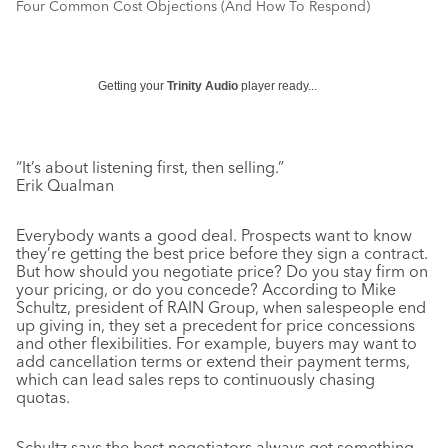
Four Common Cost Objections (And How To Respond)
Getting your
Trinity Audio
player ready...
“It’s about listening first, then selling.”
Erik Qualman
Everybody wants a good deal. Prospects want to know
they’re getting the best price before they sign a contract.
But how should you negotiate price? Do you stay firm on
your pricing, or do you concede? According to Mike
Schultz, president of RAIN Group, when salespeople end
up giving in, they set a precedent for price concessions
and other flexibilities. For example, buyers may want to
add cancellation terms or extend their payment terms,
which can lead sales reps to continuously chasing
quotas.
Schultz says the best negotiators always get something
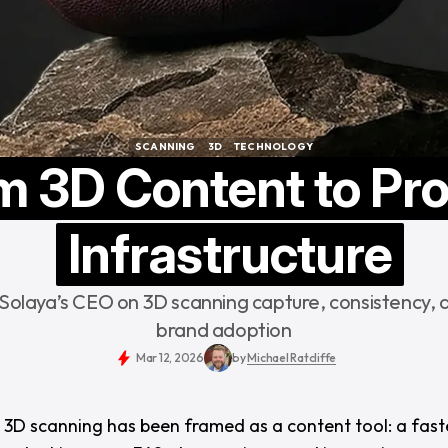
SCANNING
3D
TECHNOLOGY
SCANNING
3D
TECHNOLOGY
m 3D Content to Pr
Infrastructure
 Solaya’s CEO on 3D scanning capture, consistency, 
brand adoption
Mar 12, 2026
by
Michael Ratcliffe
, 3D scanning has been framed as a content tool: a fast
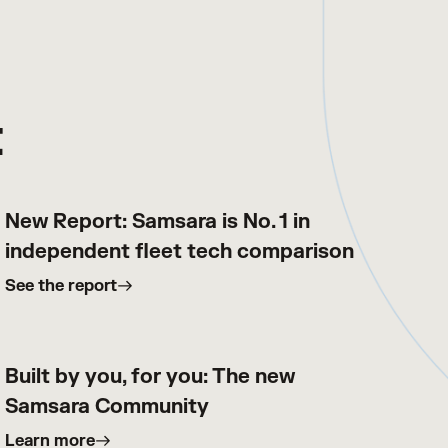
t
New Report: Samsara is No. 1 in
independent fleet tech comparison
See the report
Built by you, for you: The new
Samsara Community
Learn more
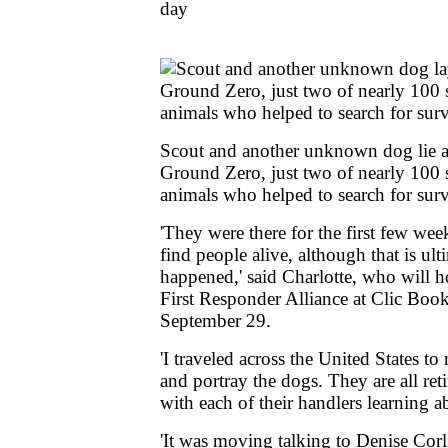
day
Scout and another unknown dog lie a
Ground Zero, just two of nearly 100 
animals who helped to search for sur
'They were there for the first few wee
find people alive, although that is ul
happened,' said Charlotte, who will ho
First Responder Alliance at Clic Boo
September 29.
'I traveled across the United States t
and portray the dogs. They are all ret
with each of their handlers learning a
'It was moving talking to Denise Corl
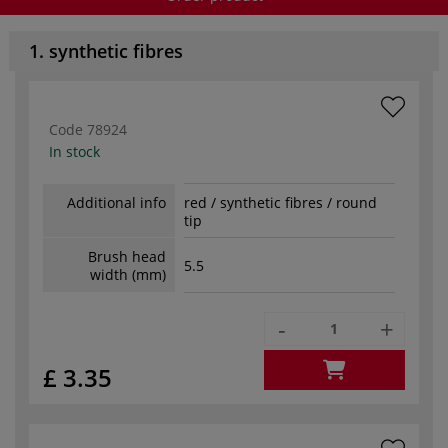
1. synthetic fibres
Code
78924
In stock
Additional info
red / synthetic fibres / round
tip
Brush head
5.5
width (mm)
-
+
£ 3.35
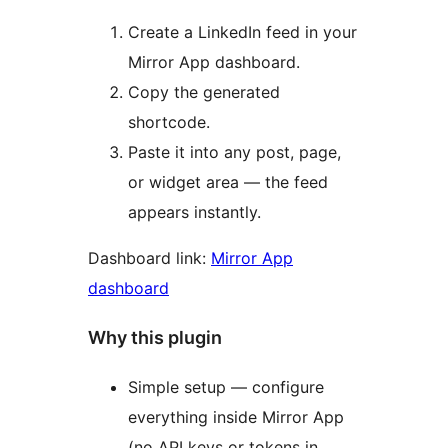
Create a LinkedIn feed in your
Mirror App dashboard.
Copy the generated
shortcode.
Paste it into any post, page,
or widget area — the feed
appears instantly.
Dashboard link:
Mirror App
dashboard
Why this plugin
Simple setup — configure
everything inside Mirror App
(no API keys or tokens in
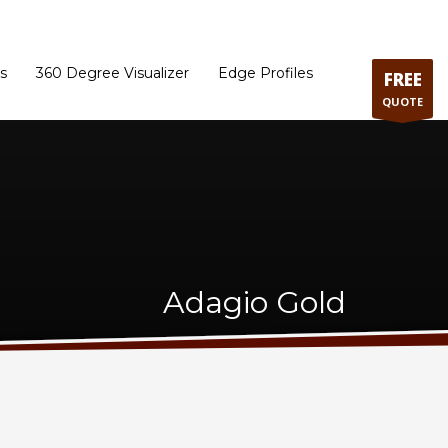
ram
Directions to our Showroom
Schedule an Appointment
Contact Us
s
360 Degree Visualizer
Edge Profiles
FREE
QUOTE
Adagio Gold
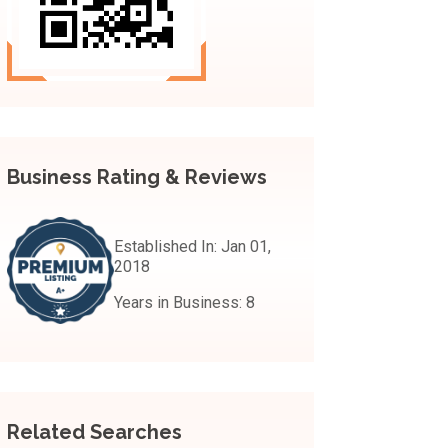
Business Rating & Reviews
Established In:
Jan 01,
2018
Years in Business:
8
Related Searches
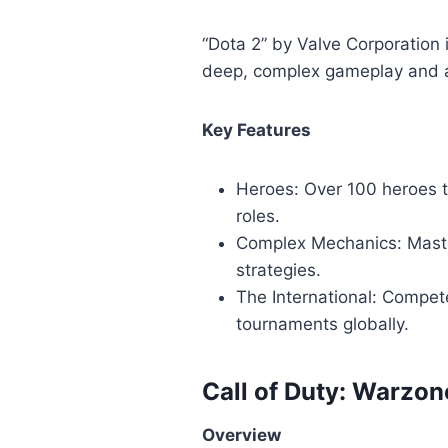
“Dota 2” by Valve Corporation 
deep, complex gameplay and a
Key Features
Heroes: Over 100 heroes t
roles.
Complex Mechanics: Maste
strategies.
The International: Compete
tournaments globally.
Call of Duty: Warzon
Overview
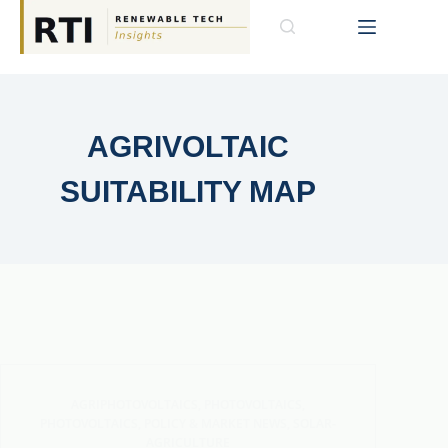
AGRIVOLTAIC
SUITABILITY MAP
AGRIPHOTOVOLTAICS
,
PHOTOVOLTAICS
,
PHOTOVOLTAICS
,
POLICY & MARKET NEWS
,
SOLAR-
AGRICULTURE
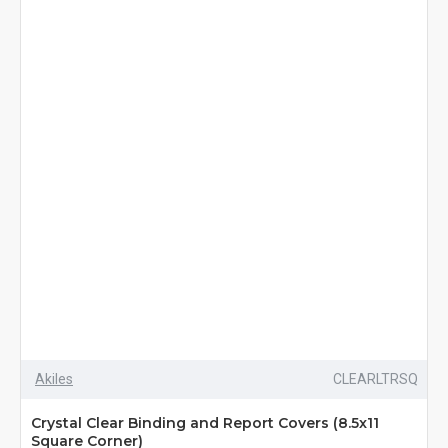
Akiles
CLEARLTRSQ
Crystal Clear Binding and Report Covers (8.5x11
Square Corner)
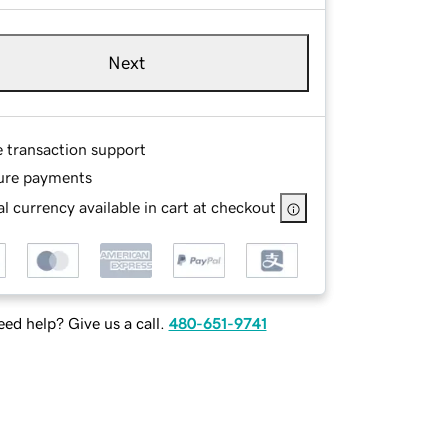
Next
e transaction support
ure payments
l currency available in cart at checkout
ed help? Give us a call.
480-651-9741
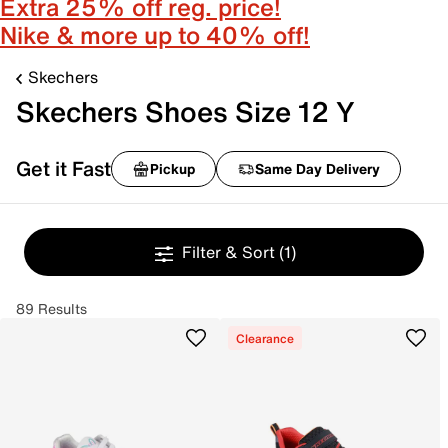
Extra 25% off reg. price!
Nike & more up to 40% off!
Skechers
Skechers Shoes Size 12 Y
Get it Fast
Pickup
Same Day Delivery
Filter & Sort
(1)
89 Results
Clearance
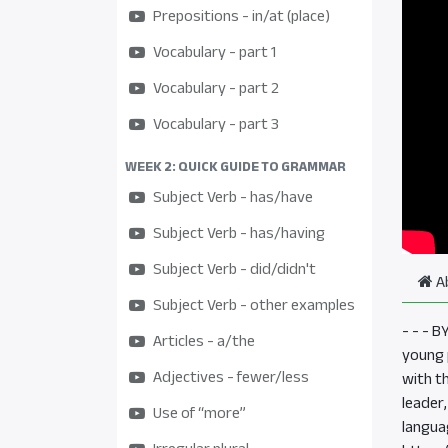
Prepositions - in/at (place)
Vocabulary - part 1
Vocabulary - part 2
Vocabulary - part 3
WEEK 2: QUICK GUIDE TO GRAMMAR
Subject Verb - has/have
Subject Verb - has/having
Subject Verb - did/didn't
A
Subject Verb - other examples
- - - 
Articles - a/the
young p
Adjectives - fewer/less
with t
leader
Use of “more”
langua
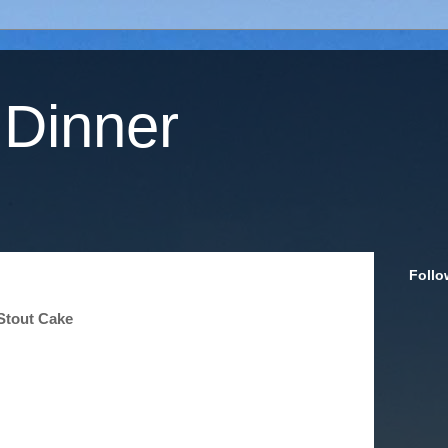
 Dinner
Follo
Stout Cake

▸ JOB ITEM:
Can you print the text read from every one of the records above, word for word, with the pictures left out?

▸ SOLUTION TO THIS EXERCISE:
Four Common Cost Objections (And How To Respond)
Getting your
Trinity Audio
player ready...
“It’s about listening first, then selling.”
Erik Qualman
Everybody wants a good deal. Prospects want to know
they’re getting the best price before they sign a contract.
But how should you negotiate price? Do you stay firm on
your pricing, or do you concede? According to Mike
Schultz, president of RAIN Group, when salespeople end
up giving in, they set a precedent for price concessions
and other flexibilities. For example, buyers may want to
add cancellation terms or extend their payment terms,
which can lead sales reps to continuously chasing
quotas.
Schultz says the best negotiators always get something
SCANNING
3D
TECHNOLOGY
SCANNING
3D
TECHNOLOGY
m 3D Content to Pr
Infrastructure
 Solaya’s CEO on 3D scanning capture, consistency, 
brand adoption
Mar 12, 2026
by
Michael Ratcliffe
, 3D scanning has been framed as a content tool: a fast
t
New Report: Samsara is No. 1 in
independent fleet tech comparison
See the report
Built by you, for you: The new
Samsara Community
Learn more
day
Scout and another unknown dog lie a
Ground Zero, just two of nearly 100 
animals who helped to search for sur
'They were there for the first few wee
find people alive, although that is ul
happened,' said Charlotte, who will ho
First Responder Alliance at Clic Boo
September 29.
'I traveled across the United States t
and portray the dogs. They are all ret
with each of their handlers learning a
'It was moving talking to Denise Corl
1. synthetic fibres
Code
78924
In stock
Additional info
red / synthetic fibres / round
tip
Brush head
5.5
width (mm)
-
+
£ 3.35
Create a LinkedIn feed in your
Mirror App dashboard.
Copy the generated
shortcode.
Paste it into any post, page,
or widget area — the feed
appears instantly.
Dashboard link:
Mirror App
dashboard
Why this plugin
Simple setup — configure
everything inside Mirror App
(no API keys or tokens in
ram
Directions to our Showroom
Schedule an Appointment
Contact Us
s
360 Degree Visualizer
Edge Profiles
FREE
QUOTE
Adagio Gold
Business Rating & Reviews
Established In:
Jan 01,
2018
Years in Business:
8
Related Searches
“Dota 2” by Valve Corporation 
deep, complex gameplay and a
Key Features
Heroes: Over 100 heroes t
roles.
Complex Mechanics: Maste
strategies.
The International: Compete
tournaments globally.
Call of Duty: Warzon
Overview
AGRIVOLTAIC
SUITABILITY MAP
AGRIPHOTOVOLTAICS
,
PHOTOVOLTAICS
,
PHOTOVOLTAICS
,
POLICY & MARKET NEWS
,
SOLAR-
AGRICULTURE
Akiles
CLEARLTRSQ
Crystal Clear Binding and Report Covers (8.5x11
Square Corner)
Next
e transaction support
ure payments
l currency available in cart at checkout
ed help? Give us a call.
480-651-9741
Extra 25% off reg. price!
Nike & more up to 40% off!
Skechers
Skechers Shoes Size 12 Y
Get it Fast
Pickup
Same Day Delivery
Filter & Sort
(1)
89 Results
Clearance
Prepositions - in/at (place)
Vocabulary - part 1
Vocabulary - part 2
Vocabulary - part 3
WEEK 2: QUICK GUIDE TO GRAMMAR
Subject Verb - has/have
Subject Verb - has/having
Subject Verb - did/didn't
A
Subject Verb - other examples
- - - 
Articles - a/the
young p
Adjectives - fewer/less
with t
leader
Use of “more”
langua
 Dinner
Follo
Stout Cake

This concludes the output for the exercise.